In the lead-up to the 2014 Winter Olympics in Sochi, Russia, there were countless stories to tell about the country’s anti-LGBT laws and the limitations that might be placed on LGBT athletes, such as the rejection of a Pride House in the Olympic Village. On its face, Brazil looks totally different, and yet LGBT athletes, staff, and fans might still face a unique risk of violence — in addition to all the other problems plaguing the Rio Olympics.
According to its laws, Brazil is one of the most gay-friendly countries around. Same-sex couples have enjoyed marriage equality since 2011, and officials can’t refuse to perform a civil wedding. In fact, the Constitution has a general provision explicitly prohibiting laws that allow for discrimination, though there is not a law specifying protections for LGBT people yet.
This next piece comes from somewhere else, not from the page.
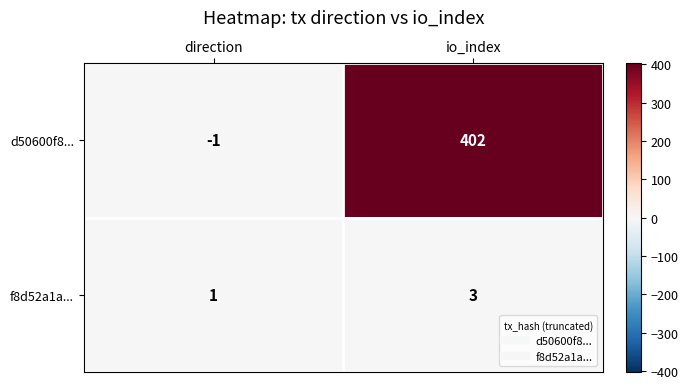

What is the difference between the maximum and minimum values in the d50600f8... series?

403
But despite this rosy legal picture, there has actually been epidemic of anti-LGBT violence. Transgender people and others with gender-nonconforming characteristics have been particularly targeted in these attacks. In January alone, at least 48 trans women were murdered in Brazil. In the year 2014, an estimated 326 LGBT people were killed, and they were disproportionately trans people. In fact, Brazil has the world’s highest rate of fatal violence against transgender people. Meanwhile, Grupo Gay da Bahio estimates that there have been at least 1,600 hate-motivated LGBT deaths in the past four and a half years — about one murdered gay, lesbian, bisexual, or transgender person a day.
Rather than protecting LGBT people from this violence, police are often perpetuating it. In recent months there has been a “surge” of police killings, particularly of young, black men from poor communities. The poverty trans and gender-nonconforming people are more likely to experience because of discrimination makes them all the more vulnerable.
The Brazilian landscape is not guaranteed to improve for LGBT people either, with Christian evangelical fundamentalism on the rise both throughout society and politics. As an example, Congressman Jail Bolsonaro, who many have called “Brazil’s Donald Trump” because of his outrageous views, is already ramping up a presidential campaign for 2018. He is exceedingly anti-LGBT, regularly using anti-gay epithets to attack his opponents. He has compared marriage equality to pedophilia and claimed that LGBT people want to recruit children for sex.
This anti-LGBT violence and sentiment could permeate what should otherwise be an inclusive Olympics. The Pride House is back, promising a welcoming space to celebrate and honor LGBT athletes and promote human rights internationally.
Despite new guidelines for allowing transgender athletes to participate, no openly trans athletes qualified this year. But there may be trans coaches, support staff, family, or friends on their way to Rio.
What kind of experience they will have remains to be seen.